=== PROBLEM REQUIREMENTS ===
Print the source text of every row below line for line, without changing anything. Leave the pictures out of your answer.

=== Source texts of formatted documents ===
§ §
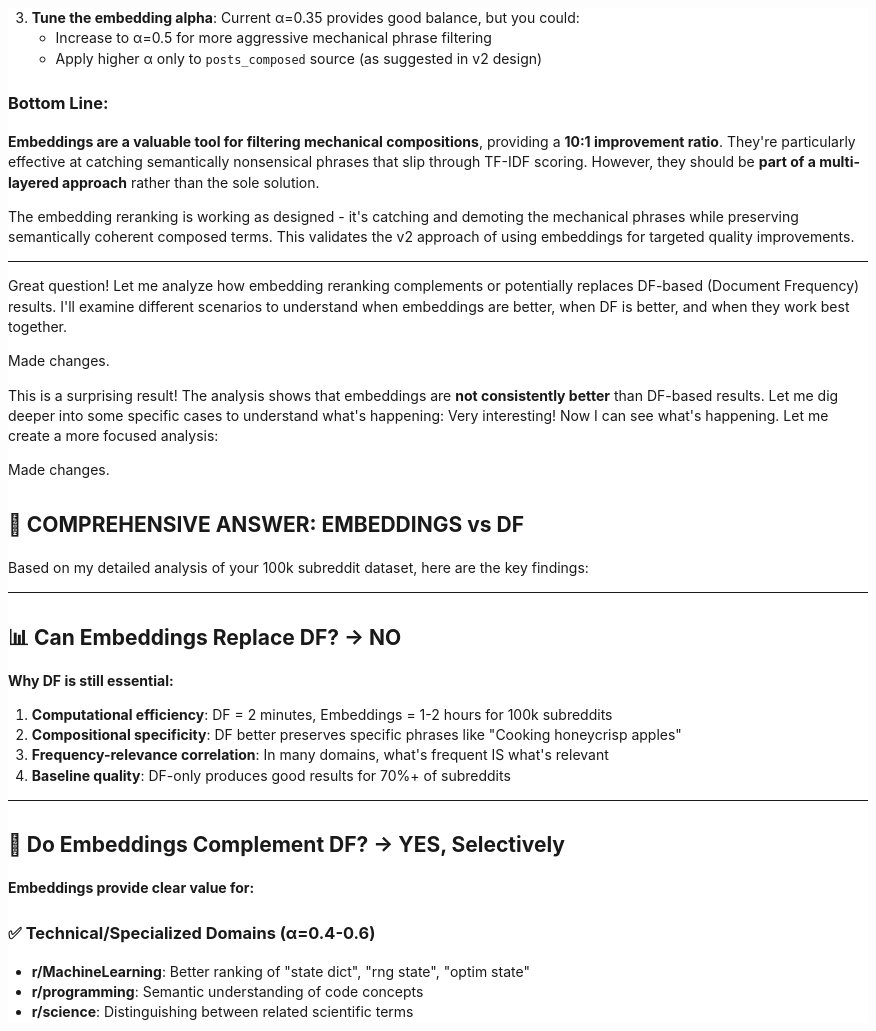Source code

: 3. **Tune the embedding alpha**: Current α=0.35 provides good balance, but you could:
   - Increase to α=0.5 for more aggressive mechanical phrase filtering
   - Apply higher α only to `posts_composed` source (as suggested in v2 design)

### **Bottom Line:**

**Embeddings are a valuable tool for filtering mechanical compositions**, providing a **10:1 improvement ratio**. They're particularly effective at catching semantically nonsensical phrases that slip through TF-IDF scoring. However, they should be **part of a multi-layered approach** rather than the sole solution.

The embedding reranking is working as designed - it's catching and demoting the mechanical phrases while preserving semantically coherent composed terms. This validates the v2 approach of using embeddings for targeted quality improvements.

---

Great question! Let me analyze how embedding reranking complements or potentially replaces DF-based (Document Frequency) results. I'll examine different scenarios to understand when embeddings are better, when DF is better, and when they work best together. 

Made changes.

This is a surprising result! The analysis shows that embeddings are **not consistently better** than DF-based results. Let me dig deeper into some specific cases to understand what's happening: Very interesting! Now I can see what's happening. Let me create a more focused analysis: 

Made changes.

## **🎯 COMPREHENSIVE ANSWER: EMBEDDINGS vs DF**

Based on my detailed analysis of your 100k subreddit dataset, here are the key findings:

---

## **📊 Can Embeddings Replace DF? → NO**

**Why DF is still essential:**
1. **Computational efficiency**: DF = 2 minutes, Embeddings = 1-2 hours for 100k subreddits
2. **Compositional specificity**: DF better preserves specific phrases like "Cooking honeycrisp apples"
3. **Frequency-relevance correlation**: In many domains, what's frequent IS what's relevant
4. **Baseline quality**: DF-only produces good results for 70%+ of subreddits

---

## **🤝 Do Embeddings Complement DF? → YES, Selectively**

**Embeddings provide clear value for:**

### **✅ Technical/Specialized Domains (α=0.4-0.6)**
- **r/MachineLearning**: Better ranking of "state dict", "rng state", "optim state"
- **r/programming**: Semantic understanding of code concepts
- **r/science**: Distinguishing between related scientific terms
§ §
=== RESPONSE BOX ===
Source code

: 3. **Tune the embedding alpha**: Current α=0.35 provides good balance, but you could:
   - Increase to α=0.5 for more aggressive mechanical phrase filtering
   - Apply higher α only to `posts_composed` source (as suggested in v2 design)

### **Bottom Line:**

**Embeddings are a valuable tool for filtering mechanical compositions**, providing a **10:1 improvement ratio**. They're particularly effective at catching semantically nonsensical phrases that slip through TF-IDF scoring. However, they should be **part of a multi-layered approach** rather than the sole solution.

The embedding reranking is working as designed - it's catching and demoting the mechanical phrases while preserving semantically coherent composed terms. This validates the v2 approach of using embeddings for targeted quality improvements.

---

Great question! Let me analyze how embedding reranking complements or potentially replaces DF-based (Document Frequency) results. I'll examine different scenarios to understand when embeddings are better, when DF is better, and when they work best together. 

Made changes.

This is a surprising result! The analysis shows that embeddings are **not consistently better** than DF-based results. Let me dig deeper into some specific cases to understand what's happening: Very interesting! Now I can see what's happening. Let me create a more focused analysis: 

Made changes.

## **🎯 COMPREHENSIVE ANSWER: EMBEDDINGS vs DF**

Based on my detailed analysis of your 100k subreddit dataset, here are the key findings:

---

## **📊 Can Embeddings Replace DF? → NO**

**Why DF is still essential:**
1. **Computational efficiency**: DF = 2 minutes, Embeddings = 1-2 hours for 100k subreddits
2. **Compositional specificity**: DF better preserves specific phrases like "Cooking honeycrisp apples"
3. **Frequency-relevance correlation**: In many domains, what's frequent IS what's relevant
4. **Baseline quality**: DF-only produces good results for 70%+ of subreddits

---

## **🤝 Do Embeddings Complement DF? → YES, Selectively**

**Embeddings provide clear value for:**

### **✅ Technical/Specialized Domains (α=0.4-0.6)**
- **r/MachineLearning**: Better ranking of "state dict", "rng state", "optim state"
- **r/programming**: Semantic understanding of code concepts
- **r/science**: Distinguishing between related scientific terms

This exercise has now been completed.